Where a line of the material includes the string "tưởng", copy that line.

╭─ RECORDED INFORMATION

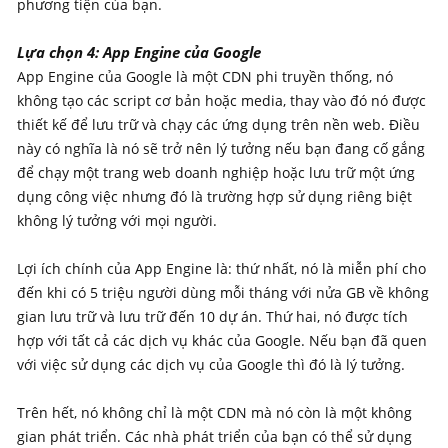
phương tiện của bạn.
Lựa chọn 4: App Engine của Google
App Engine của Google là một CDN phi truyền thống, nó
không tạo các script cơ bản hoặc media, thay vào đó nó được
thiết kế để lưu trữ và chạy các ứng dụng trên nền web. Điều
này có nghĩa là nó sẽ trở nên lý tưởng nếu bạn đang cố gắng
để chạy một trang web doanh nghiệp hoặc lưu trữ một ứng
dụng công việc nhưng đó là trường hợp sử dụng riêng biệt
không lý tưởng với mọi người.
Lợi ích chính của App Engine là: thứ nhất, nó là miễn phí cho
đến khi có 5 triệu người dùng mỗi tháng với nửa GB về không
gian lưu trữ và lưu trữ đến 10 dự án. Thứ hai, nó được tích
hợp với tất cả các dịch vụ khác của Google. Nếu bạn đã quen
với việc sử dụng các dịch vụ của Google thì đó là lý tưởng.
Trên hết, nó không chỉ là một CDN mà nó còn là một không
gian phát triển. Các nhà phát triển của bạn có thể sử dụng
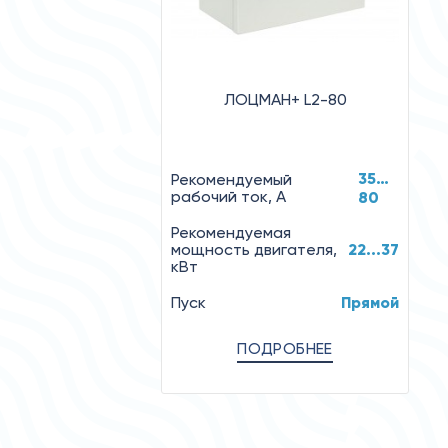
ЛОЦМАН+ L2-80
35…
Рекомендуемый
рабочий ток, А
80
Рекомендуемая
мощность двигателя,
22...37
кВт
Пуск
Прямой
ПОДРОБНЕЕ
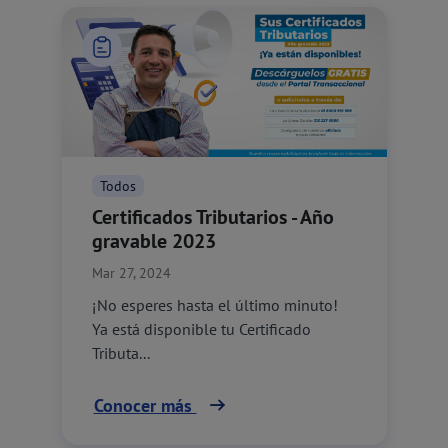
Todos
Certificados Tributarios - Año
gravable 2023
Mar 27, 2024
¡No esperes hasta el último minuto!
Ya está disponible tu Certificado
Tributa...
Conocer más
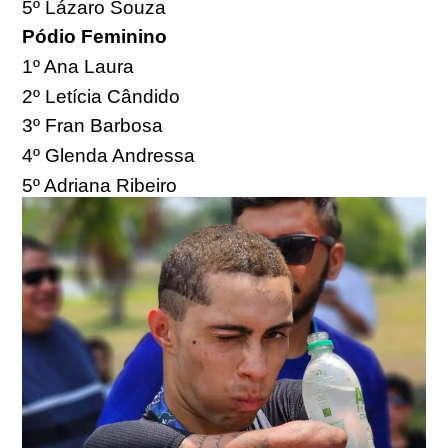
5º Lázaro Souza
Pódio Feminino
1º Ana Laura
2º Letícia Cândido
3º Fran Barbosa
4º Glenda Andressa
5º Adriana Ribeiro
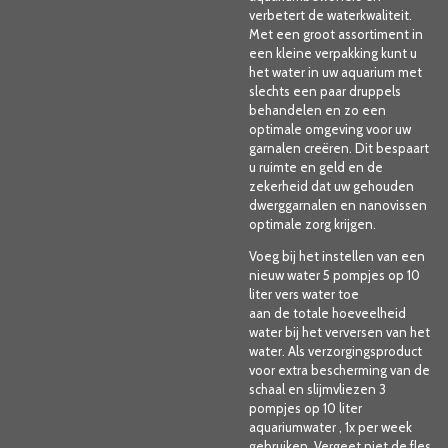
verbetert de waterkwaliteit.
Met een groot assortiment in
een kleine verpakking kunt u
het water in uw aquarium met
slechts een paar druppels
behandelen en zo een
optimale omgeving voor uw
garnalen creëren. Dit bespaart
u ruimte en geld en de
zekerheid dat uw gehouden
dwerggarnalen en nanovissen
optimale zorg krijgen.
Voeg bij het instellen van een
nieuw water 5 pompjes op 10
liter vers water toe
aan de totale hoeveelheid
water bij het verversen van het
water. Als verzorgingsproduct
voor extra bescherming van de
schaal en slijmvliezen 3
pompjes op 10 liter
aquariumwater , 1x per week
gebruiken. Vergeet niet de fles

╰─

**OUTPUT FOR THIS EXERCISE**
này có nghĩa là nó sẽ trở nên lý tưởng nếu bạn đang cố gắng
không lý tưởng với mọi người.
với việc sử dụng các dịch vụ của Google thì đó là lý tưởng.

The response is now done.